SHARE

Istimewa

Subsektor film, animasi, dan video merupakan subsektor dengan persentase kepemilikan HAKI tertinggi sebesar 12,21 persen, sedangkan subsektor fotografi memiliki persentase kepemilikan HAKI terendah yang sebesar 1,07 persen.
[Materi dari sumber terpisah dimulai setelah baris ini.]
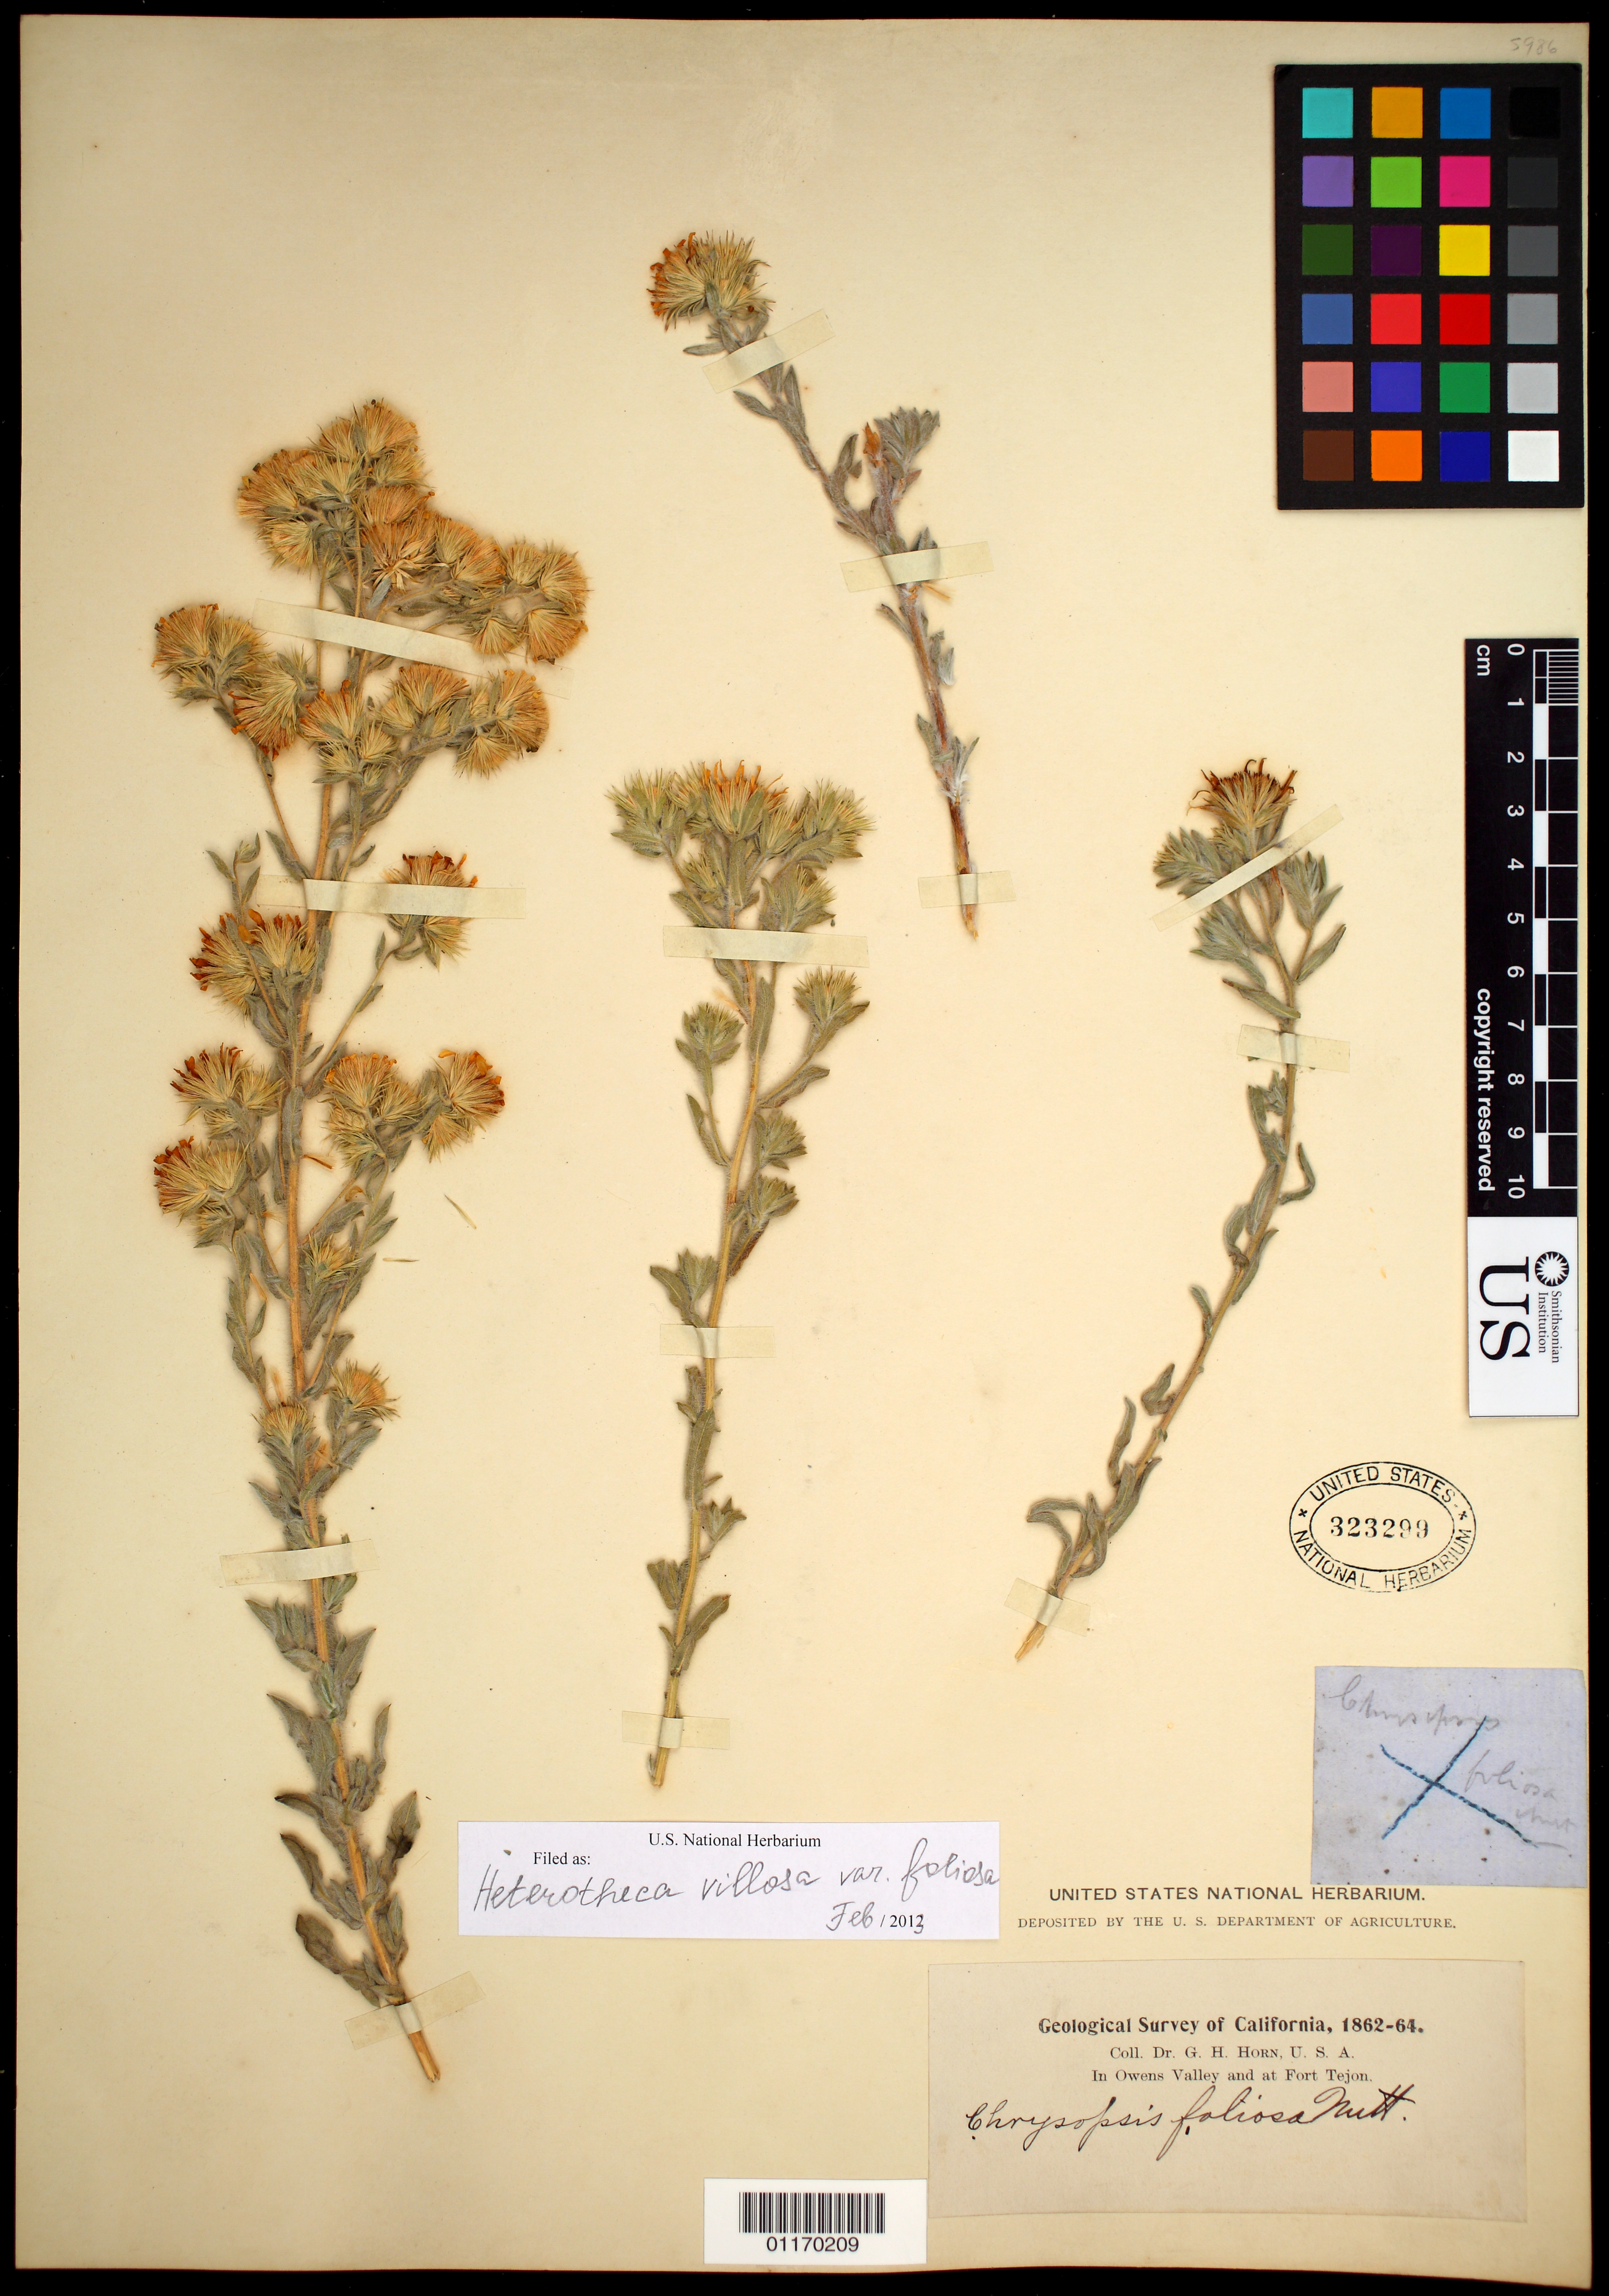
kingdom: Plantae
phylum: Tracheophyta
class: Magnoliopsida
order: Asterales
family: Asteraceae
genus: Heterotheca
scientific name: Heterotheca villosa var. foliosa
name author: (Nutt.) V.L. Harms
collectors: G. Horn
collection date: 1862/1864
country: United States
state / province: California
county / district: Kern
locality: in Owens Valley and at fort Tejon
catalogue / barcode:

Data Kemenparekraf juga mencatatkan informasi yang cukup mencengangkan, bahwa hanya 27,63 persen usaha ekraf menganggap HAKI penting dengan subsektor desain komunikasi visual yang paling merasakan urgensi itu, yakni sebesar 70,92 persen dari total seluruh pelaku usaha di subsektor tersebut.

Kemudian, 72,37 persen pelaku ekraf belum merasakan urgensi memiliki hak untuk memperoleh perlindungan secara hukum atas kekayaan intelektual dengan subsektor kuliner yang paling tidak terlalu menganggap memiliki HAKI itu penting, yaitu sekitar 23,15 persen dari total seluruh pelaku kuliner.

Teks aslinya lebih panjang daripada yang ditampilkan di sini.